There was another guy in a yellow raincoat just inside the door, but it wasn't raining yet. He just stood there rigid for a second or so and did absolutely nothing whatever, batting his eyelids open and shut like some old fellow attempting to find the correct switch for the lights in a shop. He had a pinched, dried-up line of red tracing along under his nose. He carefully took it off with the cuff of the back and began walking down aisle two in silence.
There was a vacancy to him—not physical, but indeed, because he was too thin and he seemed to be walking as though his bones were misplaced. His eyes did not track each other. He grasped a can of baked beans and spun it around in his fingers, examining the label as if it was written in cuneiform. And put it back. He did that with three other products. Touch. See. Put back.
Edward did not greet him. He could not any longer.
The man disappeared within a few minutes, leaving nothing behind but the pungent smell of strong antiseptic and an unearthly silence that lingered on the shelves where he had tread. Edward took a quiet breath.
He knew by then: this was not normal.
When he tried to describe it, there was no word. Flu season? Maybe. Stress? Absolutely. Allergies? Maybe. None of them took in the way bodies were moving now, as if they were in lag. None of them took in the glassy glaze in eyes, or the way even scents and sounds had.off. Not really off, but kinda. Like reality was getting something.
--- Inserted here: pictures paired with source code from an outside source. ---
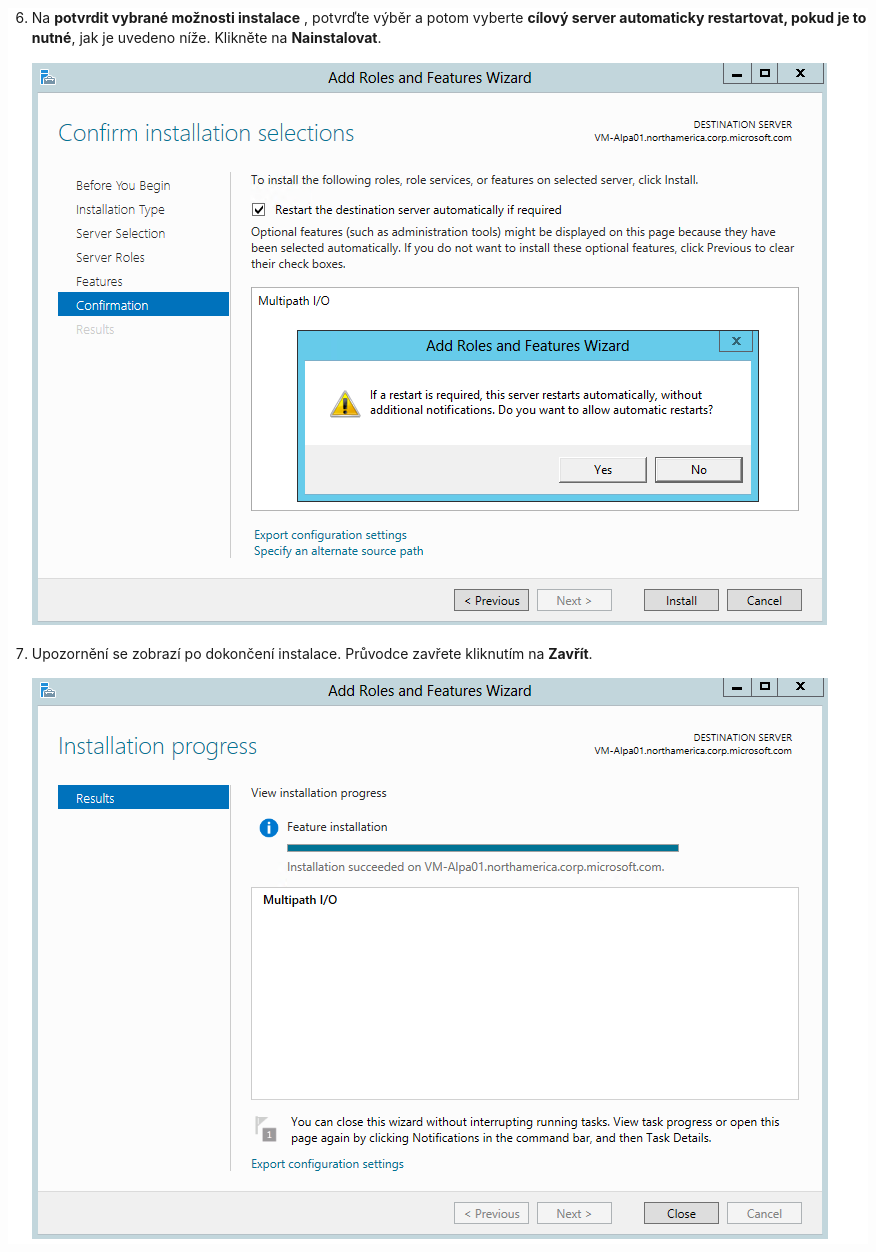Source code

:   6. Na **potvrdit vybrané možnosti instalace** , potvrďte výběr a potom vyberte **cílový server automaticky restartovat, pokud je to nutné**, jak je uvedeno níže. Klikněte na **Nainstalovat**.
   
       ![Přidat role a funkce Průvodce 8](./media/storsimple-configure-mpio-windows-server/IC741001.png)
   7. Upozornění se zobrazí po dokončení instalace. Průvodce zavřete kliknutím na **Zavřít**.
   
       ![Přidat role a funkce Průvodce 9](./media/storsimple-configure-mpio-windows-server/IC741002.png)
His phone buzzed on the counter at 1:17 PM.
Public Health Bulletin:
Reminder: Local outbreak of upper respiratory infection reported. Congestion, tiredness, or low-grade fever: self-quarantine. Use of masks indoors recommended. Low-risk strain thought. Hydrate and monitor symptoms. Don't freak out.
Edward read it twice.
Low-risk.
Don't freak out.
He scrolled backward to see it again, but the notice was among the common spam and weather updates. He cursed and blasphemed and dropped the phone onto the ground.
Something in back of him overbalanced.
The noise was abrupt and crisp in the quiet, such as a carton dropping or shelf toppling and shattering. Edward recoiled, and a stack of packets of chewing gum went tumbling onto the counter. They spilled hither and yon all over the floor like loose teeth.
---
He stood up slowly, his heart thumping against his ribcage.
There was just the creak of the stockroom door, the hinges soft and sighing.
Just the wind, he told himself. The fan on the other side of the room was finicky. Maybe it knocked something off the shelf.
But Edward did not respond at once. He looked into the open doorway as if summoning him to step inside through it—and he did not want to do that.
Gulped first, and went up to the doorway. Pushed the doorway open.
The storage room was empty.
The overhead illumination dropped twice. The air was. damp. Stagnant. Like it hadn't been moved for hours. Half-fulled stock was in cases, the boxes against the left wall still canted against them from when someone had bumped them yesterday. Something, though, wasn't just the same.
It took him a moment or two to catch the odor—metallic, with an odd, nearly sweet aftertaste. Bitter rust and disinfectant. The scent of something trying to cover up rot.
And then he noticed it.
Buried beneath a pile of canned soup, away from the view of the doorway, was a moist, streaked dark crumpled tissue.
Blood.
He didn't touch it.
His fingers inches away from his phone in his pocket, he didn't touch it. Not yet. He left the room and let the door close softly behind him.
Not until then did he retrieve the phone. The screen still powered up from previous use, his lock screen softly glowing.
And at the top, glowing like a ghost text above the real ones, was a new message.
No one.
Can you feel it, yet?
Edward saw, breathed, face twisted with bar wire pulled taut past flexibility.
Then, not a split second too soon, before his eyelids closed down, the note vanished. Evaporated. Left no residue on his desk.
Outside, heavens colliding, it still no later than 1:24 by the clock.
And from huddled shadows in the rear of the store, something clinked. Coughed.